Belinda’s imagination had been caught by the tune of a music box she’d been given for her birthday, “Boys and Girls Come Out to Play”, and she’d taken to sneaking out through her bedroom window each night and dancing with phantom images in the street. She also witnessed the murder her father was called on to investigate - a woman stabbing a man she’d been having an affair with - and afterwards decided “there’s no end to what you can get up to at night” and got two of her school friends to join in on her nightly outings. She also got hooked on pills from a lad outside the school gates, and matters escalated to the point where she and one of her school friends decided to bump off the other friend (coincidentally the daughter of the woman who’d committed the murder) who was getting cold feet about the whole business.
After that unfortunate girl had gone missing, Belinda and her remaining friend were seen sitting on a hill, taking more pills while looking down on a building-site where cement was being poured into a hole, and remarking “It’s not London Bridge but it’ll have to do…” (a reference to an old legend that bodies of children were used as foundations for that famous bridge!)

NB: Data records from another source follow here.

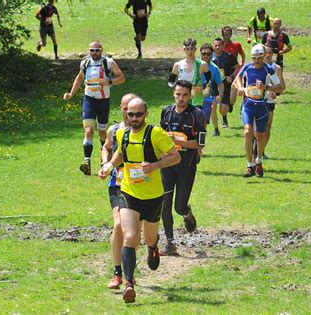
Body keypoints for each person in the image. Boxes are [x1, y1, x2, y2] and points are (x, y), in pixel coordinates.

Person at [99, 97, 181, 303]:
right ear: (126, 114)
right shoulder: (121, 133)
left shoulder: (156, 134)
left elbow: (175, 156)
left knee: (149, 238)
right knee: (129, 236)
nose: (134, 118)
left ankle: (152, 248)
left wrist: (155, 166)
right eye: (130, 114)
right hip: (128, 192)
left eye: (138, 114)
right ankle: (129, 284)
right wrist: (108, 166)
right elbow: (119, 153)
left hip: (152, 196)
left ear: (146, 114)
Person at [63, 40, 126, 175]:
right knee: (88, 131)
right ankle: (87, 164)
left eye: (97, 50)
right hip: (89, 100)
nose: (94, 53)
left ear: (102, 50)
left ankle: (106, 161)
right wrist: (71, 93)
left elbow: (122, 78)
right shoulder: (85, 63)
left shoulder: (108, 63)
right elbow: (79, 78)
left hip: (103, 101)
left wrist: (109, 81)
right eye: (92, 50)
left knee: (103, 133)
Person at [159, 80, 206, 256]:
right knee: (164, 204)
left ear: (191, 95)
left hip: (186, 165)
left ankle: (187, 213)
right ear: (174, 94)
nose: (181, 98)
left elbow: (201, 143)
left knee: (178, 207)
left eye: (185, 95)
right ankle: (170, 243)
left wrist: (180, 141)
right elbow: (160, 136)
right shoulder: (166, 112)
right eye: (178, 94)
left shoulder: (197, 114)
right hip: (167, 164)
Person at [101, 93, 137, 290]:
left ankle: (130, 269)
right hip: (117, 182)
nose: (128, 113)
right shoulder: (114, 130)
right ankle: (117, 272)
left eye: (132, 110)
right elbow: (106, 148)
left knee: (133, 232)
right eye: (125, 108)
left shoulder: (146, 132)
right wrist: (106, 163)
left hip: (140, 185)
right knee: (118, 225)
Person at [235, 45, 282, 178]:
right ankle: (249, 165)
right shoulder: (248, 67)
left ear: (263, 57)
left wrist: (266, 87)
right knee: (248, 132)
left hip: (262, 106)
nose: (256, 61)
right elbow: (238, 77)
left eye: (259, 58)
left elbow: (280, 87)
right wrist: (240, 88)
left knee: (260, 136)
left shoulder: (268, 69)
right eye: (254, 58)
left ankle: (259, 161)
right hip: (249, 105)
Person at [168, 38, 211, 108]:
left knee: (195, 118)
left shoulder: (202, 64)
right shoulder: (178, 65)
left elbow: (209, 80)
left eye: (192, 49)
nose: (190, 51)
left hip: (196, 99)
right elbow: (170, 82)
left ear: (195, 49)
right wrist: (178, 89)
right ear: (184, 49)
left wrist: (202, 88)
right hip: (182, 99)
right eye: (188, 49)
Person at [262, 45, 285, 158]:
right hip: (256, 100)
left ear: (273, 55)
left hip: (269, 101)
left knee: (267, 127)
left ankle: (261, 151)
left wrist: (275, 93)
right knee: (255, 128)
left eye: (269, 53)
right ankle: (254, 148)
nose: (267, 55)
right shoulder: (255, 66)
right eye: (265, 53)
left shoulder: (277, 68)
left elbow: (282, 86)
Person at [212, 38, 239, 130]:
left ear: (223, 46)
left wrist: (231, 77)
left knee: (223, 106)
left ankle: (224, 119)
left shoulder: (229, 56)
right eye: (215, 45)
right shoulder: (209, 56)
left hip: (225, 83)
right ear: (213, 46)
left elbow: (237, 67)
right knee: (213, 104)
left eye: (219, 45)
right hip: (213, 83)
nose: (217, 47)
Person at [199, 43, 224, 132]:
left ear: (212, 54)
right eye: (203, 54)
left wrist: (220, 95)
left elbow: (220, 84)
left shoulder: (214, 68)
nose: (206, 56)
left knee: (203, 124)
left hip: (207, 99)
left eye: (208, 54)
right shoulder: (195, 64)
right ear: (200, 54)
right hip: (194, 98)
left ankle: (199, 144)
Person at [222, 26, 245, 113]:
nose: (227, 36)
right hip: (223, 72)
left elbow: (242, 54)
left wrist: (241, 63)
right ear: (222, 34)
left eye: (228, 34)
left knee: (234, 89)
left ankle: (230, 104)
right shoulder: (219, 45)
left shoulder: (236, 45)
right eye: (225, 34)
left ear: (231, 34)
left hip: (234, 71)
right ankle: (227, 104)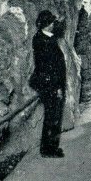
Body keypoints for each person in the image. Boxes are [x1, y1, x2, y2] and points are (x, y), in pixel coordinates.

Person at [29, 10, 67, 158]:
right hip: (51, 85)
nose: (53, 25)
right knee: (53, 117)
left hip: (49, 83)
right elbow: (49, 67)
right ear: (47, 25)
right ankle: (48, 149)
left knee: (52, 116)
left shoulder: (42, 38)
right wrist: (57, 87)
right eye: (51, 23)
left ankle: (50, 147)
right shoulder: (45, 41)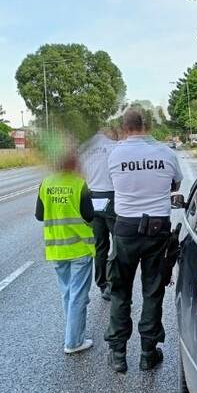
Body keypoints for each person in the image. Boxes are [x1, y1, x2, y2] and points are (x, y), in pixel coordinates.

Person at [105, 108, 182, 373]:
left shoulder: (115, 155)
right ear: (145, 126)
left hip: (125, 229)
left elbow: (113, 185)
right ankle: (148, 354)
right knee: (153, 291)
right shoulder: (166, 153)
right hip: (158, 230)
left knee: (120, 291)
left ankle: (118, 354)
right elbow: (175, 184)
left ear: (124, 128)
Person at [34, 141, 96, 354]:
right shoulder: (79, 184)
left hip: (56, 250)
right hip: (79, 248)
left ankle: (73, 332)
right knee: (78, 295)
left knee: (68, 294)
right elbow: (89, 215)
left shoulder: (45, 183)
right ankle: (73, 341)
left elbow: (39, 215)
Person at [78, 126, 119, 301]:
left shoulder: (84, 149)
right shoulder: (115, 147)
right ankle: (113, 284)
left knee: (100, 246)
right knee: (118, 243)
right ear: (111, 135)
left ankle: (102, 283)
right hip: (112, 197)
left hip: (91, 197)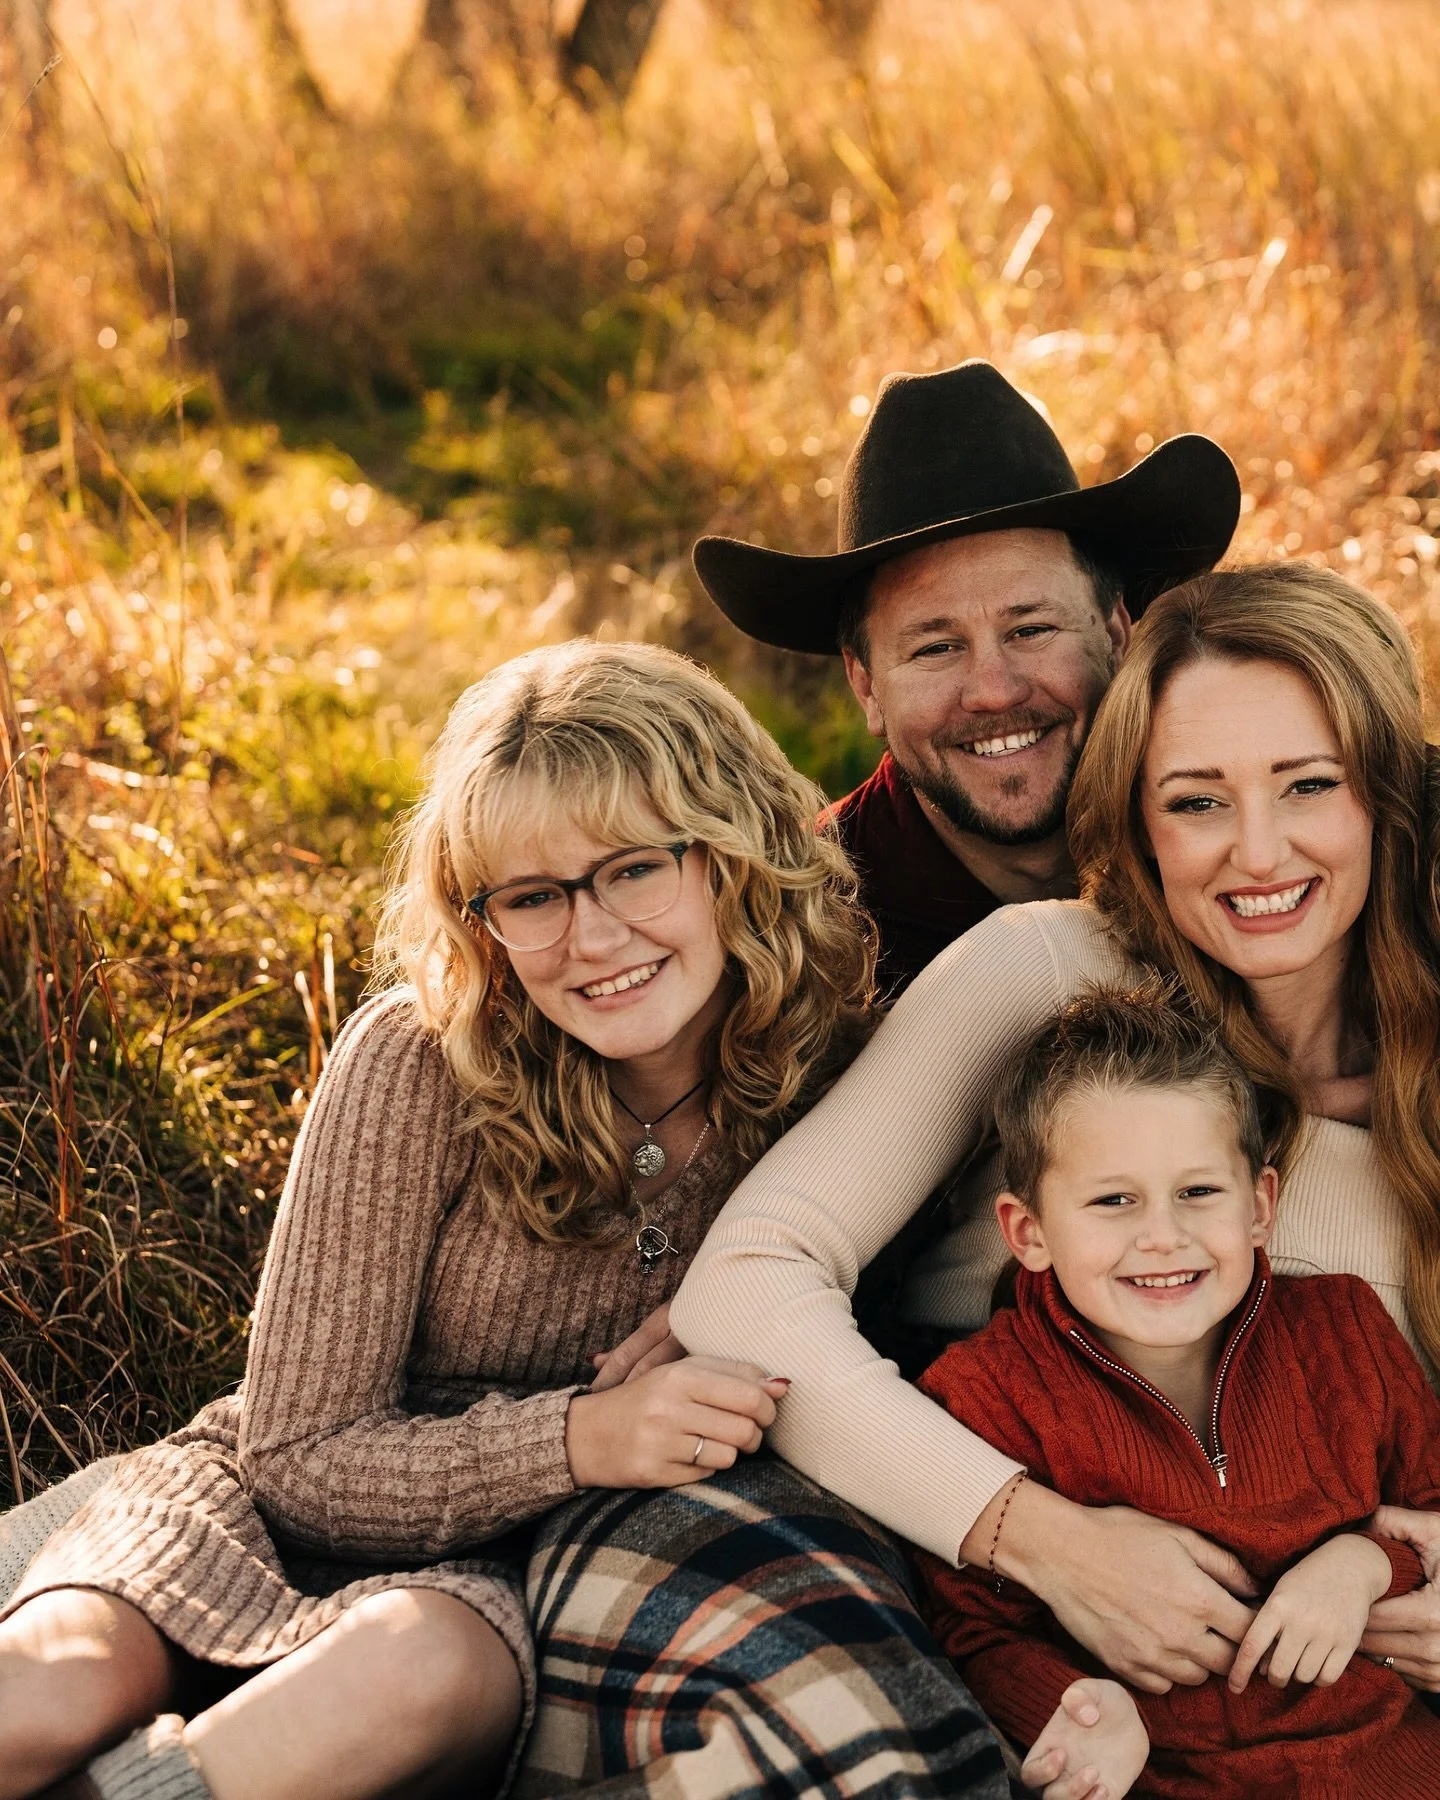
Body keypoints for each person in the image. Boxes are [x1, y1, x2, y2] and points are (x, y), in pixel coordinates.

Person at [0, 643, 1006, 1800]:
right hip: (261, 1512)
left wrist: (734, 1313)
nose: (591, 937)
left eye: (634, 870)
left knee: (413, 1671)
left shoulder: (835, 1079)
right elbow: (292, 1458)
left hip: (483, 1595)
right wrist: (581, 1436)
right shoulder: (418, 1063)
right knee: (57, 1687)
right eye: (532, 896)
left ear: (734, 856)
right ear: (481, 923)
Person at [669, 562, 1440, 1743]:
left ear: (1384, 796)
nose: (1258, 850)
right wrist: (1040, 1537)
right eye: (1196, 801)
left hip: (1336, 1695)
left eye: (1309, 785)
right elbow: (746, 1281)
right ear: (1136, 813)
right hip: (1001, 1626)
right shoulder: (1044, 971)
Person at [916, 987, 1440, 1799]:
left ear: (1260, 1207)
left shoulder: (1345, 1329)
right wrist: (1080, 1707)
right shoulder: (986, 1395)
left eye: (1198, 1192)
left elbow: (1433, 1512)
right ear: (1030, 1232)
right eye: (1113, 1201)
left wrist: (1363, 1564)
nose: (1163, 1235)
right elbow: (971, 1629)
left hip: (1393, 1766)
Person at [692, 359, 1241, 994]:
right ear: (866, 687)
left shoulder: (1227, 840)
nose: (994, 690)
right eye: (936, 648)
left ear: (1116, 633)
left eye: (1030, 630)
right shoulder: (784, 939)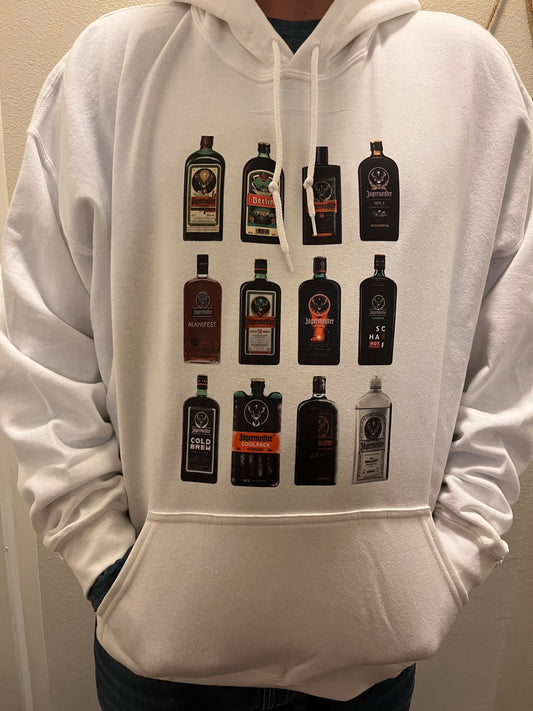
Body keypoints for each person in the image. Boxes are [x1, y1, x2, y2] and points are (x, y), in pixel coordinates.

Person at [1, 0, 532, 709]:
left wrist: (451, 556)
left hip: (373, 654)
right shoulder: (111, 66)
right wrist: (107, 563)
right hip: (155, 657)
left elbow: (513, 353)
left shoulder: (469, 75)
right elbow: (41, 339)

Finally, Belinda was standing at her bedroom window, barely noticing her appalled parents behind her, while watching her phantom dancers in the street below - in which the murdered schoolfriend was now reluctantly joining, and suddenly turned and glared up at Belinda, who wasn’t bothered in the slightest.
There was a lot of comment about the play on the Radio Times letters,with one remarking that if Sarah Sutton s performance as Belinda was anything to go by, we should see more of her in the future - as indeed we did, as she later played Nyssa opposite Peter Davison in Dr Who!